Potomac Plug

Joachim Acker

Mißmutig sitze ich an meinem Schreibtisch und sehe zum Fenster hinaus, die regennasse Strasse, der graue wolkenverhangene Himmel macht meine Laune nicht besser. Meine Pfeife ist wiedereinmal ausgegangen und ich zünde sie aufs neue an, den Potomac Plug habe ich mir eingefüllt und über diesen Tabak möchte ich etwas schreiben. Das Dumme daran ist nur, daß mir nichts einfällt.
In den Zweigen der Eberesche vor meinem Fenster läßt sich eine Amsel nieder, eine Zweite gesellt sich dazu, schimpfend fliegt die Erste davon, offensichtlich genau so mißmutig wie ich.

Ich nehme den Plugwürfel in die Hand, wende und drehe ihn zwischen meinen Fingern, rieche daran. Und dann, mit einem Male erinnerte ich mich wieder daran wie ich diesen Plug zum ersten Male rauchte. Laßt es mich Euch, geneigte Leser, erzählen wie es damals war, es ist noch nicht lange her daher kann ich mich noch ziemlich genau daran erinnern.

Die Bedienung in dem kleinen Cafe in einer nordwalisischen Kleinstadt schaute mich mit großen Augen an, halb belustigt, halb ungläubig, auf alle Fälle höchst erstaunt als ich mir den dritten Sahnecremekuchen bestellte. Als ich ihr dann etwas später den leeren Teller überreichte fragte sie mich, ob ich noch einen möchte. Dankend lehnte ich ab und bestellte mir stattdessen einen Tee.
Aus meinem Rucksack holte ich meine kleine Schneidunterlage und eine Würfel Potomac Plug, den ich mir Tage zuvor in Chester gekauft hatte, hervor. Ich öffnete die verschweißte Alufolie, entnahm den Würfel und betrachtete ihn: dunkelbraun glänzend, sich hart und auch etwas feucht anfühlend lag er in meiner Hand. Auch ohne daß ich an ihm riechen mußte nahm ich den frischen fruchtigen, vielleicht auch blumigen Duft wahr. Nach altbewährter Manier schnitt ich drei dünne Scheiben ab, würfelte sie und ließ den Tabak in meine Pfeife rieseln. Einige Streichhölzer und eine angesengte Fingerkuppe später glimmt der Tabak und verbreitet seinen köstlichen Duft. Schon nach den ersten paar Zügen merke ich daß dieser Plug zu den Zungenschmeichlern gehört, aber sich ob seines Aromas in der Pfeife recht hartnäckig festsetzen wird.

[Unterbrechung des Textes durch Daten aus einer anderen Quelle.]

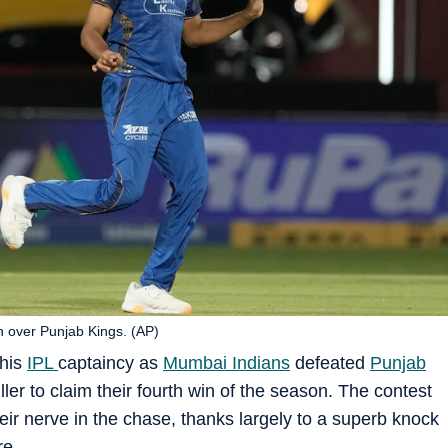
n over Punjab Kings. (AP)
 his
IPL
captaincy as
Mumbai Indians
defeated
Punjab
ller to claim their fourth win of the season. The contest
r nerve in the chase, thanks largely to a superb knock
re.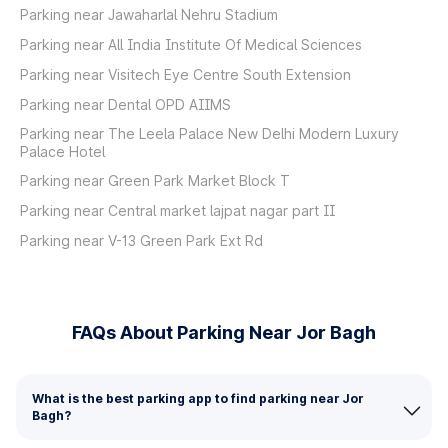
Parking near Jawaharlal Nehru Stadium
Parking near All India Institute Of Medical Sciences
Parking near Visitech Eye Centre South Extension
Parking near Dental OPD AIIMS
Parking near The Leela Palace New Delhi Modern Luxury
Palace Hotel
Parking near Green Park Market Block T
Parking near Central market lajpat nagar part II
Parking near V-13 Green Park Ext Rd
FAQs About Parking Near Jor Bagh
What is the best parking app to find parking near Jor
Bagh?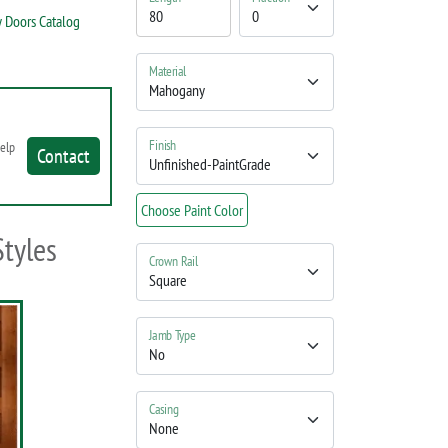
 Doors Catalog
Material
Finish
help
Contact
Choose Paint Color
Styles
Crown Rail
Jamb Type
Casing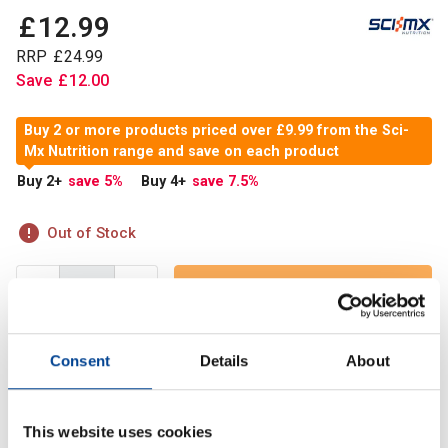
£
12
.
99
RRP
£
24
.
99
Save
£
12
.
00
Buy 2 or more products priced over £9.99 from the Sci-
Mx Nutrition range and save on each product
Buy 2
+
save 5
%
Buy 4
+
save 7.5
%
Out of Stock
Out of Stock
Consent
Details
About
Sci-Mx Creatine Monohydrate 250g is an ultra pure creatine
monohydrate powder that boosts athletic power and
explosiveness.
This website uses cookies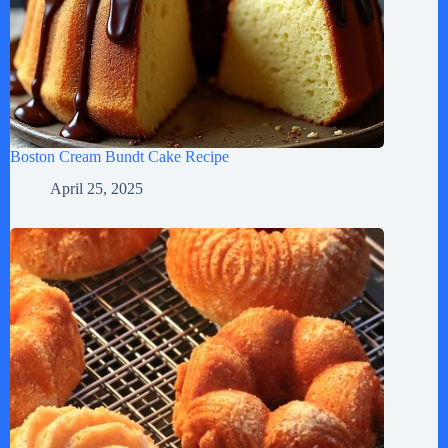
Boston Cream Bundt Cake Recipe
April 25, 2025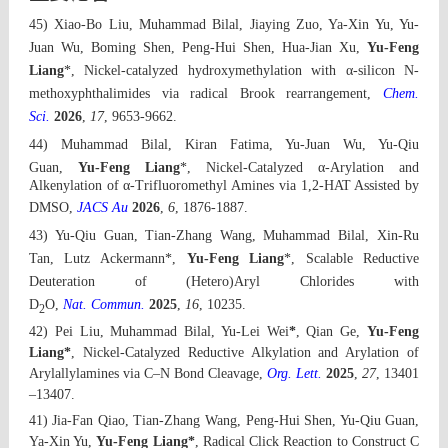
45) Xiao-Bo Liu,
Muhammad Bila
l, Jiaying Zuo, Ya-Xin Yu, Yu-
Juan Wu, Boming Shen, Peng-Hui Shen, Hua-Jian Xu,
Yu-Feng
Liang
*,
Nickel-catalyzed hydroxymethylation with α-silicon N-
methoxyphthalimides via radical Brook rearrangement
,
Chem.
Sci.
2026
,
17
,
9653-9662.
44)
Muhammad Bila
l, Kiran Fatima, Yu-Juan Wu, Yu-Qiu
Guan,
Yu-Feng Liang
*,
Nickel-Catalyzed α‑Arylation and
Alkenylation of α‑Trifluoromethyl Amines via 1,2-HAT Assisted by
DMSO
,
JACS Au
2026
,
6
,
1876-1887.
43)
Yu-Qiu Guan
, Tian-Zhang Wang
, Muhammad Bilal,
Xin-Ru
Tan, Lutz Ackermann
*
,
Yu-Feng Liang
*,
Scalable Reductive
Deuteration of (Hetero)Aryl Chlorides with
D
O
,
Nat. Commun.
2025
,
16
, 10235
.
2
42) Pei Liu,
Muhammad Bilal, Yu-Lei Wei
*
, Qian Ge,
Yu-Feng
Liang*
,
Nickel-Catalyzed Reductive Alkylation and Arylation of
Arylallylamines via C–N Bond Cleavage,
Org. Lett.
2025
,
27
, 13401
–13407
.
41) Jia-Fan Qiao, Tian-Zhang
Wang, Pe
ng-Hui Shen, Yu-Qiu Guan,
Ya-Xin Yu,
Yu-Feng Liang*
,
Radical Click Reaction to Construct C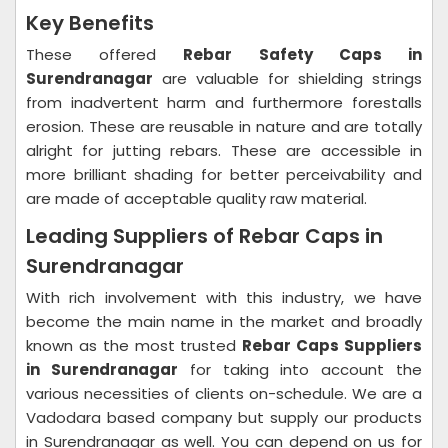
Key Benefits
These offered
Rebar Safety Caps in
Surendranagar
are valuable for shielding strings
from inadvertent harm and furthermore forestalls
erosion. These are reusable in nature and are totally
alright for jutting rebars. These are accessible in
more brilliant shading for better perceivability and
are made of acceptable quality raw material.
Leading Suppliers of Rebar Caps in
Surendranagar
With rich involvement with this industry, we have
become the main name in the market and broadly
known as the most trusted
Rebar Caps Suppliers
in Surendranagar
for taking into account the
various necessities of clients on-schedule. We are a
Vadodara based company but supply our products
in Surendranagar as well. You can depend on us for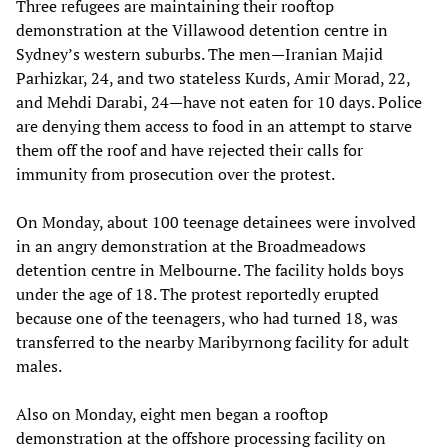
Three refugees are maintaining their rooftop
demonstration at the Villawood detention centre in
Sydney’s western suburbs. The men—Iranian Majid
Parhizkar, 24, and two stateless Kurds, Amir Morad, 22,
and Mehdi Darabi, 24—have not eaten for 10 days. Police
are denying them access to food in an attempt to starve
them off the roof and have rejected their calls for
immunity from prosecution over the protest.
On Monday, about 100 teenage detainees were involved
in an angry demonstration at the Broadmeadows
detention centre in Melbourne. The facility holds boys
under the age of 18. The protest reportedly erupted
because one of the teenagers, who had turned 18, was
transferred to the nearby Maribyrnong facility for adult
males.
Also on Monday, eight men began a rooftop
demonstration at the offshore processing facility on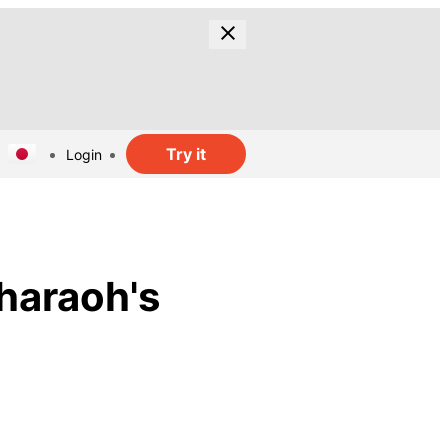
Try it
Login
haraoh's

Namengebend für diesen excellenten Tabak war der Potomac, er klingt irgendwie hart dieser Name, so kommt es mir wenigstens vor, ein Fluß im Osten der USA. In der Sprache der Delaware Indianer, die zur großen Familie der Algonkins gehörten, bedeutet Potomac übrigens soviel wie Fluß.

Meine Pfeife war wieder ausgegangen, ich zündete sie auf Neue an und schaute dem Rauch nach, betrachte die Pfeife in meiner Hand und sehe die herrliche Maserung des Holzes.

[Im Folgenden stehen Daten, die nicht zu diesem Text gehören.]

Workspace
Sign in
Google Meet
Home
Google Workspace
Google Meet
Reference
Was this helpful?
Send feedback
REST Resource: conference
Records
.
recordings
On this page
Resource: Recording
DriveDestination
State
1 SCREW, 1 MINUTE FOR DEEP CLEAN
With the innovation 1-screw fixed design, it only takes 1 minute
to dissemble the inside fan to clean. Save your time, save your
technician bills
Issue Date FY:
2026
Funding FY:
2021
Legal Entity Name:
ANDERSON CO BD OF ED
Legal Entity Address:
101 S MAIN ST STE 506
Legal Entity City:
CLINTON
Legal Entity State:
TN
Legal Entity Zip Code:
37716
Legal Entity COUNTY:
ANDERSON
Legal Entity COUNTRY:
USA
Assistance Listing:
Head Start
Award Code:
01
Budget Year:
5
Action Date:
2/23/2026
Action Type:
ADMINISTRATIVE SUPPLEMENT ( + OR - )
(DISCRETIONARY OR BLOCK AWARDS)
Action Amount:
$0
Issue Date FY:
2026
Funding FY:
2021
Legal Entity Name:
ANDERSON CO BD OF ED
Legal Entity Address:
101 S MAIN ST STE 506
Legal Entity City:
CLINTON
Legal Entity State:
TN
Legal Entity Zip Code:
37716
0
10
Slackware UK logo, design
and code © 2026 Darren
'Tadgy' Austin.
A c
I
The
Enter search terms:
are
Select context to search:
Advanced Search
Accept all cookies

Mir kommt eine indianische Friedenspfeife, ein Calumet, in den Sinn, vor langer Zeit sah ich einmal eine im Museum. Aus rotem Stein, dem Catlinit, war sie geschnitzt, verziert mit Federn und Steinperlen.

 

Und dann erinnerte ich mich der uralten Geschichte wie dieser Stein zu den Menschen kam:Einst versammelte Manitou an den roten Felsen alle Indianerstämme. Und als er sah daß alle vollzählig angekommen waren brach er aus den roten Felsen ein Stück heraus, formte daraus eine Pfeife, füllte sie mit Tabak und blies den Rauch in alle vier Himmelsrichtungen. "Dieser Stein ist rot wie euer Fleisch, er gehört allen Stämmen und ihr sollt ihn für eure Friedenspfeifen verwenden. Heilig soll der Boden hier sein, kein Streit und Kampf soll ihn jemals entweihen. Heilig soll er sein". So sprach nach der alten Indianerlegende der Große Manitou und verschwand.

Mein Blick schweift wieder zum Fenster hinaus, verliert sich im Irgend-und Nirgendwo. Ich denke an meine Jugend, sehe mich mit meinen Freunden Indianer spielen, erinnerte mich daran daß solche Spiele für mich meistens am Marterpfahl endeten.
Und so sitze ich da, rauche und träume die Träume einer längst vergangenen Jugend.

Potomac Plug, hergestellt von Ruddell/GB. 50 gr 6.38 Pfund. Erhältlich nur in GB.